"""

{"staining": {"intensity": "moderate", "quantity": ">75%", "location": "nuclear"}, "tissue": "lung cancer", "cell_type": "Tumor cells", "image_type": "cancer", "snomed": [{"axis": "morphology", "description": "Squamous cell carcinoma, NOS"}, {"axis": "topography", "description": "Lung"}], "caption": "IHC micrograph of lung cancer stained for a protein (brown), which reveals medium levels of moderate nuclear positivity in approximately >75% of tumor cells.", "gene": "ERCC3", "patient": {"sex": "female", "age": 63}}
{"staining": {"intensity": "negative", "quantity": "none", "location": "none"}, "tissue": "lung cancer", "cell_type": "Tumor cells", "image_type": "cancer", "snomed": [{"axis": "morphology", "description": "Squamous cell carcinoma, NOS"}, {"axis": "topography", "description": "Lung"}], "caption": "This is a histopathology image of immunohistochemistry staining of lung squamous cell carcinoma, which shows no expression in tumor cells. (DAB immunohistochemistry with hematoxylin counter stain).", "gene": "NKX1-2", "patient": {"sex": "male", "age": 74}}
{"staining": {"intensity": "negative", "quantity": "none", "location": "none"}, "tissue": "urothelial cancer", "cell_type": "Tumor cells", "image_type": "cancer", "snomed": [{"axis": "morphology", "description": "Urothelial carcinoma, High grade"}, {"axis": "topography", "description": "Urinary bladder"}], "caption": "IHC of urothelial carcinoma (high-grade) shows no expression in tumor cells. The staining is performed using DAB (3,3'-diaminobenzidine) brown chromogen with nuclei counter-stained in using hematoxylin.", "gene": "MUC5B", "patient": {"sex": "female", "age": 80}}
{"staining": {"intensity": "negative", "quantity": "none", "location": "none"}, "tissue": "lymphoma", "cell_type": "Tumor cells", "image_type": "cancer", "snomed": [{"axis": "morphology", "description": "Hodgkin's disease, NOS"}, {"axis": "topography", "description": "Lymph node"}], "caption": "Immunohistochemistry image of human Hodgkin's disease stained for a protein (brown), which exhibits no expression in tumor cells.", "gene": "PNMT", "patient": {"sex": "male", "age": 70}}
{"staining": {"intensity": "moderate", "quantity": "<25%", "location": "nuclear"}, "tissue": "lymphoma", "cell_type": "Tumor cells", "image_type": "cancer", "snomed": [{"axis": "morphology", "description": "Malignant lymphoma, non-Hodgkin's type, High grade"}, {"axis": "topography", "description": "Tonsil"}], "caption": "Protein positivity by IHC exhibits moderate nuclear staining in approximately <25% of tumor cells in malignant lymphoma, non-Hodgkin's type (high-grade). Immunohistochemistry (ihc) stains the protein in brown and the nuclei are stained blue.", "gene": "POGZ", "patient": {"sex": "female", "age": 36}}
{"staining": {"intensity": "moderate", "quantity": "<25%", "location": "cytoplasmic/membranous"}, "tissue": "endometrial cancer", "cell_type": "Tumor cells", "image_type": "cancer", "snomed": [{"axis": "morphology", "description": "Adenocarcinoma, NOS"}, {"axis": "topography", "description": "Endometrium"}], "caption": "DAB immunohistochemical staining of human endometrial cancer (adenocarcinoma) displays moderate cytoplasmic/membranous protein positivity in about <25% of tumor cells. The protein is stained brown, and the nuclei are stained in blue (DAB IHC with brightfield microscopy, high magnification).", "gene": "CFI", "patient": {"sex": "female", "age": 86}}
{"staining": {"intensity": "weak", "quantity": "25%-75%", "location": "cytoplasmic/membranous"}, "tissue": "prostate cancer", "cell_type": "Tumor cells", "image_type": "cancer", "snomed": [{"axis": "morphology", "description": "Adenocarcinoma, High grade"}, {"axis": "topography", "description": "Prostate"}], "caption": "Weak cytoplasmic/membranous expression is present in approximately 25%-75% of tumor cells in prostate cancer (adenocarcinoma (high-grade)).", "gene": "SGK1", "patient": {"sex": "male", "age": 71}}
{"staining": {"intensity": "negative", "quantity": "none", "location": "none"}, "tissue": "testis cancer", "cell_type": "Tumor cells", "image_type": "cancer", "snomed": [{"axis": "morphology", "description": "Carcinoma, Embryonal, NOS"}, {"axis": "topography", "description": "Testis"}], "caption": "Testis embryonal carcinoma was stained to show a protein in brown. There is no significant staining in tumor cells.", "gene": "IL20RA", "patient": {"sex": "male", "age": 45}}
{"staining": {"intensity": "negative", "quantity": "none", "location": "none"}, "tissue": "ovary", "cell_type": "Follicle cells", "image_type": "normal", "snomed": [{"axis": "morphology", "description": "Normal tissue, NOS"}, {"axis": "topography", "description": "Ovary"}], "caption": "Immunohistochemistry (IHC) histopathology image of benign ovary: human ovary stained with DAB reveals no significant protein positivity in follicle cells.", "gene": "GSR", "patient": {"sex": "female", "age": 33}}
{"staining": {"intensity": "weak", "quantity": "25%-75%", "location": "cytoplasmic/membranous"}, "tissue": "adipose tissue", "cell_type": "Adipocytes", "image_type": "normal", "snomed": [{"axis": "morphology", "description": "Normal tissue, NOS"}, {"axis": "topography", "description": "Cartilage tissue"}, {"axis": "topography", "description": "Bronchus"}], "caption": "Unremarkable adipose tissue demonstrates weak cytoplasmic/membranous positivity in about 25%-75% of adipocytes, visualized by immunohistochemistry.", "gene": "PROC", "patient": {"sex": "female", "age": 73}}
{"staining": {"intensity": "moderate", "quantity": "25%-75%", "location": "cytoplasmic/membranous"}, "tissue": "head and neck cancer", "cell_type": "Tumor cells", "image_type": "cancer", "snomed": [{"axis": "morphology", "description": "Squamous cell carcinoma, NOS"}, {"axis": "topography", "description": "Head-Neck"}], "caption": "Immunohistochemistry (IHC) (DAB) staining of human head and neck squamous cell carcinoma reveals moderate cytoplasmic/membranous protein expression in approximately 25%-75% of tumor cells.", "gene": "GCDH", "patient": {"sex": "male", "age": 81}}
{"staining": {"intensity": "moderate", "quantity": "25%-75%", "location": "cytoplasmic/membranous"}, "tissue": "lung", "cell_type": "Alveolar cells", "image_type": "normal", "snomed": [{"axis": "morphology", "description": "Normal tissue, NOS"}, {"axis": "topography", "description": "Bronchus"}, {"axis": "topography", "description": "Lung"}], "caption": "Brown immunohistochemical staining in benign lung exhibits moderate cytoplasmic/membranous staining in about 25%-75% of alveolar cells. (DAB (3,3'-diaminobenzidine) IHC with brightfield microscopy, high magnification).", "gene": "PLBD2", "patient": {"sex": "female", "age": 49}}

"""

» Your task
Your task is to repeat every entry above exactly.

» Exercise answer
{"staining": {"intensity": "moderate", "quantity": ">75%", "location": "nuclear"}, "tissue": "lung cancer", "cell_type": "Tumor cells", "image_type": "cancer", "snomed": [{"axis": "morphology", "description": "Squamous cell carcinoma, NOS"}, {"axis": "topography", "description": "Lung"}], "caption": "IHC micrograph of lung cancer stained for a protein (brown), which reveals medium levels of moderate nuclear positivity in approximately >75% of tumor cells.", "gene": "ERCC3", "patient": {"sex": "female", "age": 63}}
{"staining": {"intensity": "negative", "quantity": "none", "location": "none"}, "tissue": "lung cancer", "cell_type": "Tumor cells", "image_type": "cancer", "snomed": [{"axis": "morphology", "description": "Squamous cell carcinoma, NOS"}, {"axis": "topography", "description": "Lung"}], "caption": "This is a histopathology image of immunohistochemistry staining of lung squamous cell carcinoma, which shows no expression in tumor cells. (DAB immunohistochemistry with hematoxylin counter stain).", "gene": "NKX1-2", "patient": {"sex": "male", "age": 74}}
{"staining": {"intensity": "negative", "quantity": "none", "location": "none"}, "tissue": "urothelial cancer", "cell_type": "Tumor cells", "image_type": "cancer", "snomed": [{"axis": "morphology", "description": "Urothelial carcinoma, High grade"}, {"axis": "topography", "description": "Urinary bladder"}], "caption": "IHC of urothelial carcinoma (high-grade) shows no expression in tumor cells. The staining is performed using DAB (3,3'-diaminobenzidine) brown chromogen with nuclei counter-stained in using hematoxylin.", "gene": "MUC5B", "patient": {"sex": "female", "age": 80}}
{"staining": {"intensity": "negative", "quantity": "none", "location": "none"}, "tissue": "lymphoma", "cell_type": "Tumor cells", "image_type": "cancer", "snomed": [{"axis": "morphology", "description": "Hodgkin's disease, NOS"}, {"axis": "topography", "description": "Lymph node"}], "caption": "Immunohistochemistry image of human Hodgkin's disease stained for a protein (brown), which exhibits no expression in tumor cells.", "gene": "PNMT", "patient": {"sex": "male", "age": 70}}
{"staining": {"intensity": "moderate", "quantity": "<25%", "location": "nuclear"}, "tissue": "lymphoma", "cell_type": "Tumor cells", "image_type": "cancer", "snomed": [{"axis": "morphology", "description": "Malignant lymphoma, non-Hodgkin's type, High grade"}, {"axis": "topography", "description": "Tonsil"}], "caption": "Protein positivity by IHC exhibits moderate nuclear staining in approximately <25% of tumor cells in malignant lymphoma, non-Hodgkin's type (high-grade). Immunohistochemistry (ihc) stains the protein in brown and the nuclei are stained blue.", "gene": "POGZ", "patient": {"sex": "female", "age": 36}}
{"staining": {"intensity": "moderate", "quantity": "<25%", "location": "cytoplasmic/membranous"}, "tissue": "endometrial cancer", "cell_type": "Tumor cells", "image_type": "cancer", "snomed": [{"axis": "morphology", "description": "Adenocarcinoma, NOS"}, {"axis": "topography", "description": "Endometrium"}], "caption": "DAB immunohistochemical staining of human endometrial cancer (adenocarcinoma) displays moderate cytoplasmic/membranous protein positivity in about <25% of tumor cells. The protein is stained brown, and the nuclei are stained in blue (DAB IHC with brightfield microscopy, high magnification).", "gene": "CFI", "patient": {"sex": "female", "age": 86}}
{"staining": {"intensity": "weak", "quantity": "25%-75%", "location": "cytoplasmic/membranous"}, "tissue": "prostate cancer", "cell_type": "Tumor cells", "image_type": "cancer", "snomed": [{"axis": "morphology", "description": "Adenocarcinoma, High grade"}, {"axis": "topography", "description": "Prostate"}], "caption": "Weak cytoplasmic/membranous expression is present in approximately 25%-75% of tumor cells in prostate cancer (adenocarcinoma (high-grade)).", "gene": "SGK1", "patient": {"sex": "male", "age": 71}}
{"staining": {"intensity": "negative", "quantity": "none", "location": "none"}, "tissue": "testis cancer", "cell_type": "Tumor cells", "image_type": "cancer", "snomed": [{"axis": "morphology", "description": "Carcinoma, Embryonal, NOS"}, {"axis": "topography", "description": "Testis"}], "caption": "Testis embryonal carcinoma was stained to show a protein in brown. There is no significant staining in tumor cells.", "gene": "IL20RA", "patient": {"sex": "male", "age": 45}}
{"staining": {"intensity": "negative", "quantity": "none", "location": "none"}, "tissue": "ovary", "cell_type": "Follicle cells", "image_type": "normal", "snomed": [{"axis": "morphology", "description": "Normal tissue, NOS"}, {"axis": "topography", "description": "Ovary"}], "caption": "Immunohistochemistry (IHC) histopathology image of benign ovary: human ovary stained with DAB reveals no significant protein positivity in follicle cells.", "gene": "GSR", "patient": {"sex": "female", "age": 33}}
{"staining": {"intensity": "weak", "quantity": "25%-75%", "location": "cytoplasmic/membranous"}, "tissue": "adipose tissue", "cell_type": "Adipocytes", "image_type": "normal", "snomed": [{"axis": "morphology", "description": "Normal tissue, NOS"}, {"axis": "topography", "description": "Cartilage tissue"}, {"axis": "topography", "description": "Bronchus"}], "caption": "Unremarkable adipose tissue demonstrates weak cytoplasmic/membranous positivity in about 25%-75% of adipocytes, visualized by immunohistochemistry.", "gene": "PROC", "patient": {"sex": "female", "age": 73}}
{"staining": {"intensity": "moderate", "quantity": "25%-75%", "location": "cytoplasmic/membranous"}, "tissue": "head and neck cancer", "cell_type": "Tumor cells", "image_type": "cancer", "snomed": [{"axis": "morphology", "description": "Squamous cell carcinoma, NOS"}, {"axis": "topography", "description": "Head-Neck"}], "caption": "Immunohistochemistry (IHC) (DAB) staining of human head and neck squamous cell carcinoma reveals moderate cytoplasmic/membranous protein expression in approximately 25%-75% of tumor cells.", "gene": "GCDH", "patient": {"sex": "male", "age": 81}}
{"staining": {"intensity": "moderate", "quantity": "25%-75%", "location": "cytoplasmic/membranous"}, "tissue": "lung", "cell_type": "Alveolar cells", "image_type": "normal", "snomed": [{"axis": "morphology", "description": "Normal tissue, NOS"}, {"axis": "topography", "description": "Bronchus"}, {"axis": "topography", "description": "Lung"}], "caption": "Brown immunohistochemical staining in benign lung exhibits moderate cytoplasmic/membranous staining in about 25%-75% of alveolar cells. (DAB (3,3'-diaminobenzidine) IHC with brightfield microscopy, high magnification).", "gene": "PLBD2", "patient": {"sex": "female", "age": 49}}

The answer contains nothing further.